Командиром «Вайгача» и начальником Гидрографической партии экспедиции еще 6 мая 1918 г. стал старший лейтенант П. В. Тихменев — брат жены Вилькицкого (урожденной Н. В. Тихменевой).[35] До этого, начиная с 7 декабря 1915 г.[36], судном командовал старший лейтенант К. К. Неупокоев — участник ГЭСЛО в 1911—1915 гг. 5 июля 1918 г. Вилькицкий послал телеграмму командующему Флотилией Северного Ледовитого океана контр-адмиралу Н. Э. Викорсту, в которой интересовался, не назначен ли Неупокоев начальником экспедиции вместо него и согласно ли командование флотилии на предложенные им кандидатуры командиров судов — П. В. Тихменева («Вайгач») и лейтенанта А. И. Клюсса («Таймыр»)?[37] В итоге все произошло так, как хотел Б. А. Вилькицкий (его здоровое честолюбие вполне можно понять), но если бы имеющий серьезный опыт полярного плавания Неупокоев остался командовать «Вайгачом», то, возможно, последовавшей вскоре гибели судна (о чем будет рассказано ниже) удалось бы избежать…
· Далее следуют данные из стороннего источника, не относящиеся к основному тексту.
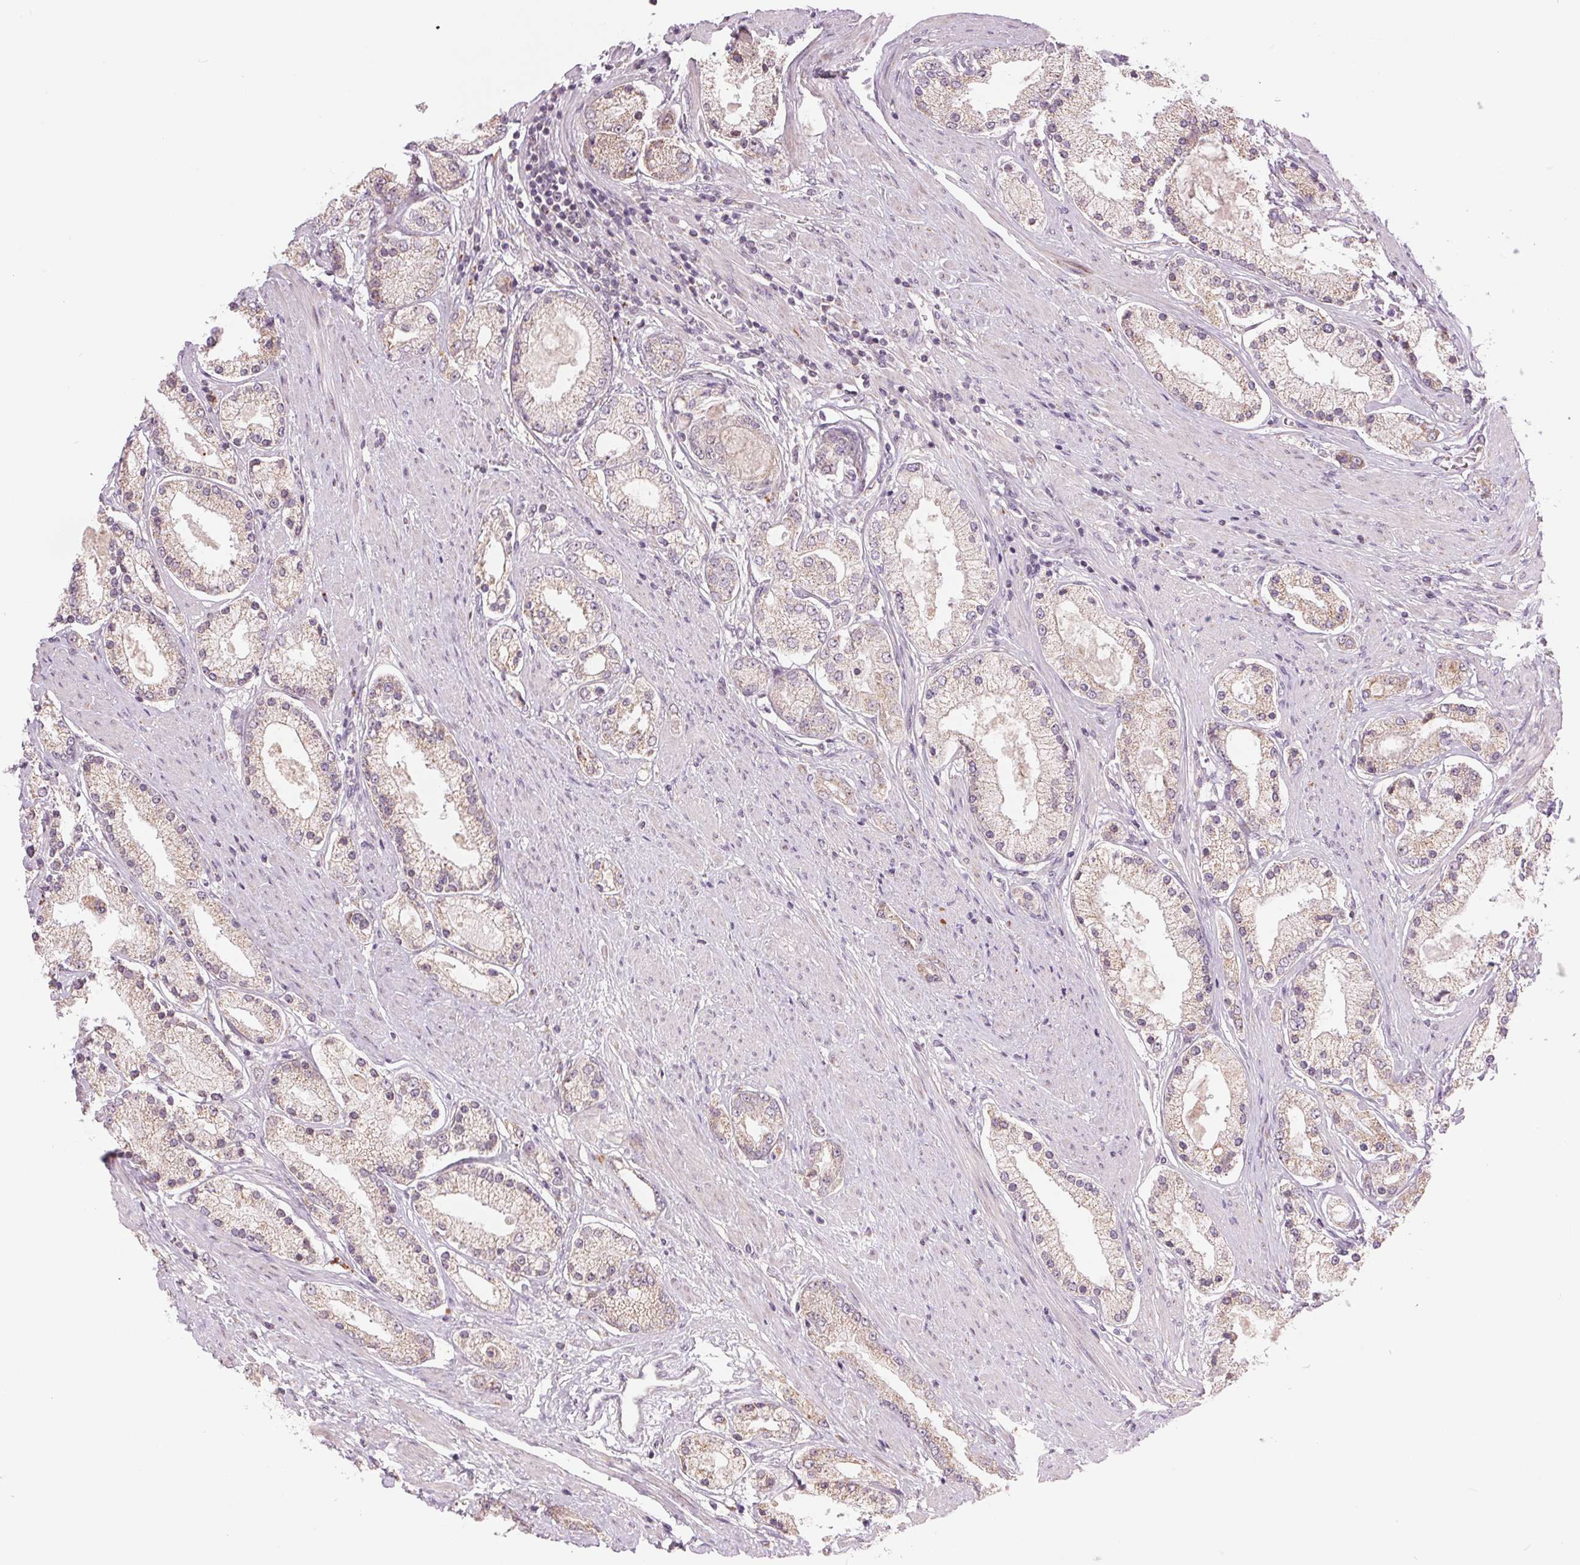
{"staining": {"intensity": "negative", "quantity": "none", "location": "none"}, "tissue": "prostate cancer", "cell_type": "Tumor cells", "image_type": "cancer", "snomed": [{"axis": "morphology", "description": "Adenocarcinoma, High grade"}, {"axis": "topography", "description": "Prostate"}], "caption": "DAB (3,3'-diaminobenzidine) immunohistochemical staining of adenocarcinoma (high-grade) (prostate) reveals no significant staining in tumor cells.", "gene": "ARHGAP32", "patient": {"sex": "male", "age": 67}}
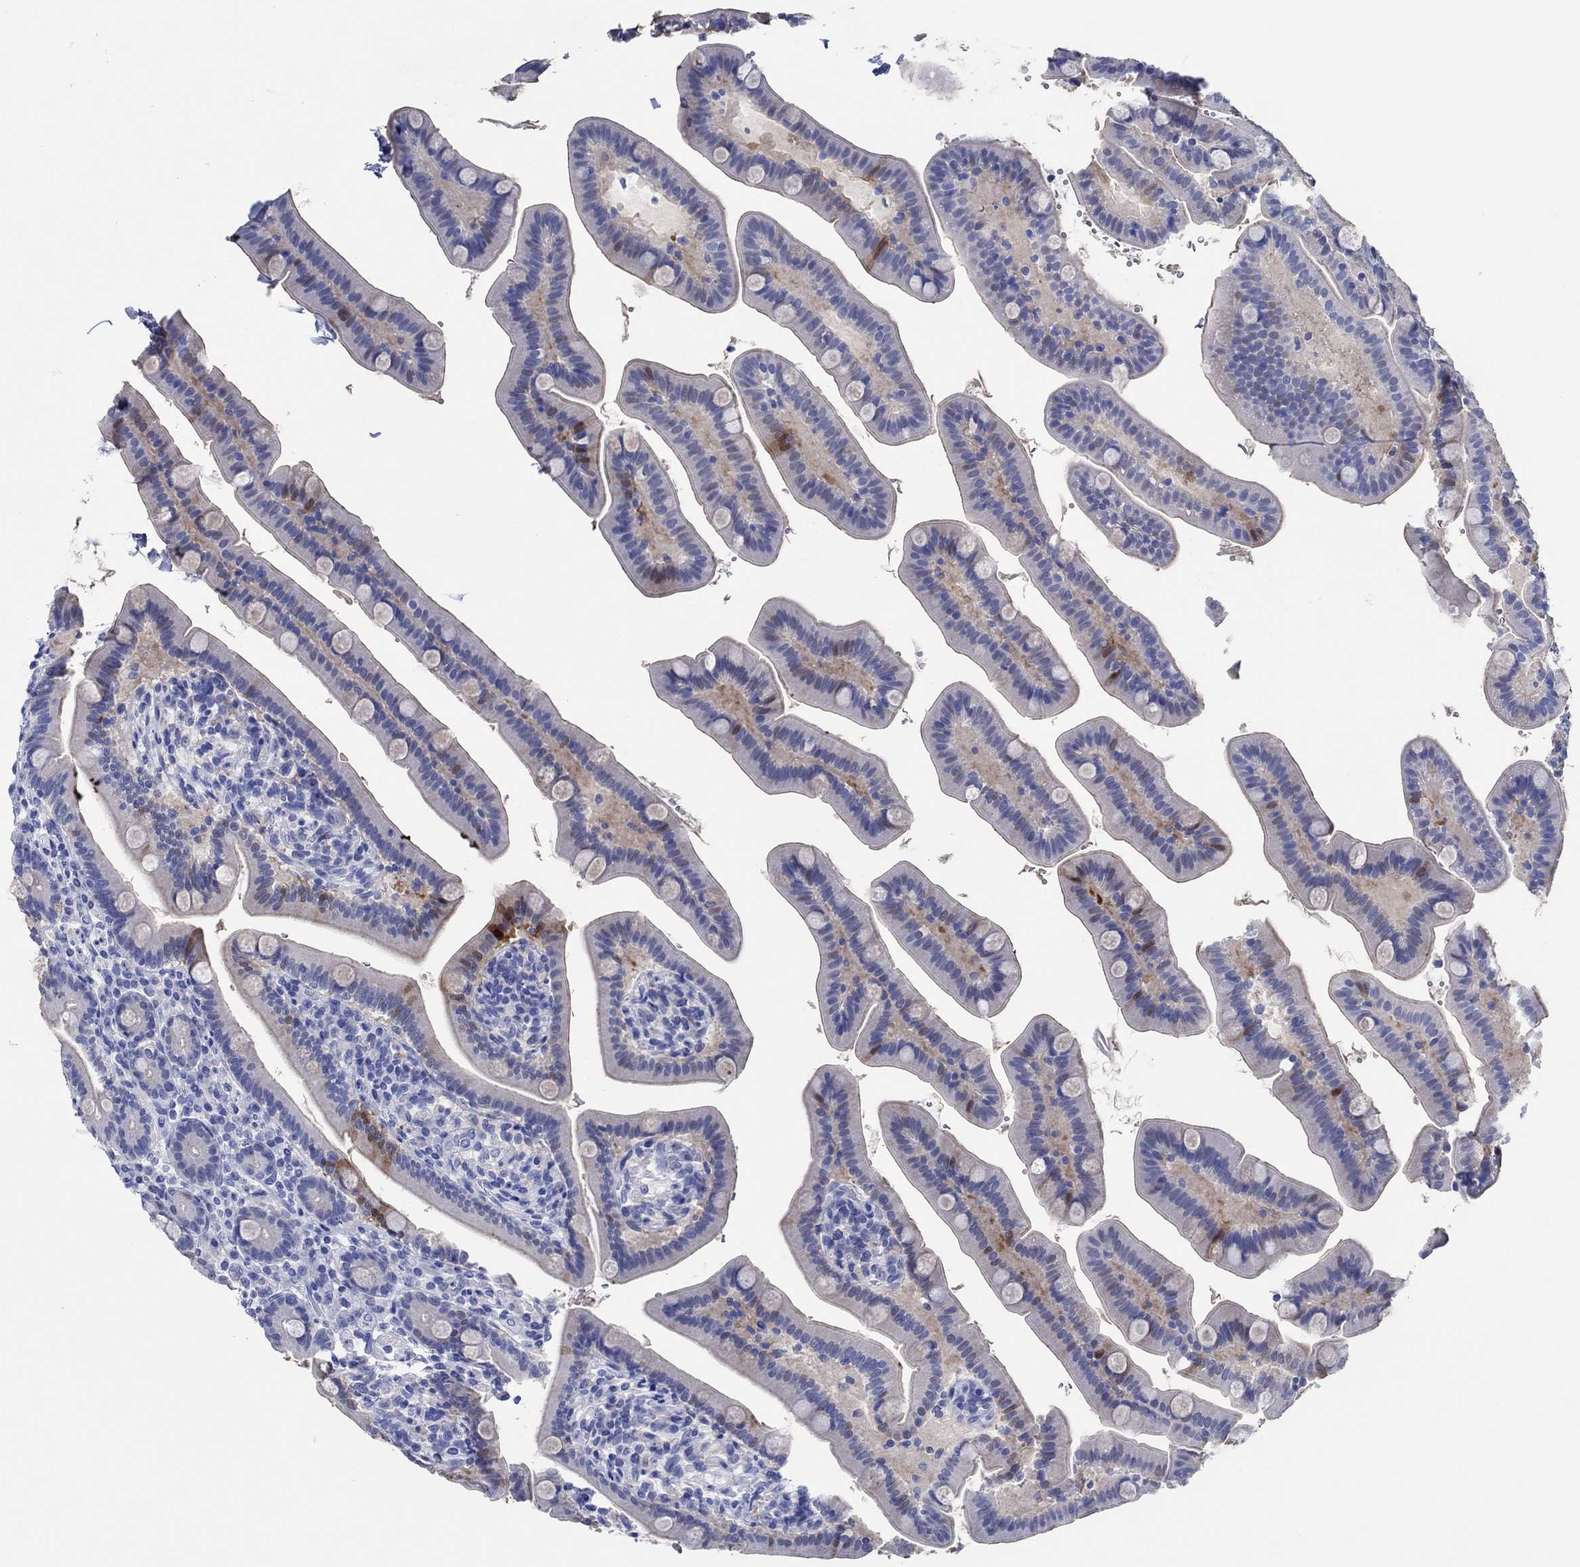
{"staining": {"intensity": "strong", "quantity": "<25%", "location": "cytoplasmic/membranous"}, "tissue": "small intestine", "cell_type": "Glandular cells", "image_type": "normal", "snomed": [{"axis": "morphology", "description": "Normal tissue, NOS"}, {"axis": "topography", "description": "Small intestine"}], "caption": "A brown stain highlights strong cytoplasmic/membranous positivity of a protein in glandular cells of normal human small intestine.", "gene": "CPNE6", "patient": {"sex": "male", "age": 66}}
Первоначально начальник экспедиции предполагал, что ему придется решать лишь исследовательские задачи (так как «хлебная» часть экспедиции была отменена), но на практике гидрографам предстояло во время короткой арктической навигации оборудовать радиостанцию в селе Дудинка, доставить грузы в Усть-Енисейск, обеспечить снабжение радиостанции на Диксоне и сменить на ней личный состав.[38]
На наш взгляд, ГЭСЛО оказалась несколько «чуждым элементом» в составе Флотилии Северного Ледовитого океана и, возможно, даже головной болью для ее командования, озабоченного (особенно осенью 1918 г.) прежде всего установлением отношений с британскими союзниками (которых, в свою очередь, очень интересовали русские корабли). Работами по обеспечению безопасности мореплавания на Белом море занималась Гидрографическая экспедиция Беломорского и Мурманского районов (до июня 1919 г. — Гидрографическая экспедиция Белого моря), состоявшая из Беломорского и Мурманского отрядов.[39] О глобальных же проектах «морского пути в Сибирь» Верховное управление (будущее Временное правительство) Северной области пока не думало.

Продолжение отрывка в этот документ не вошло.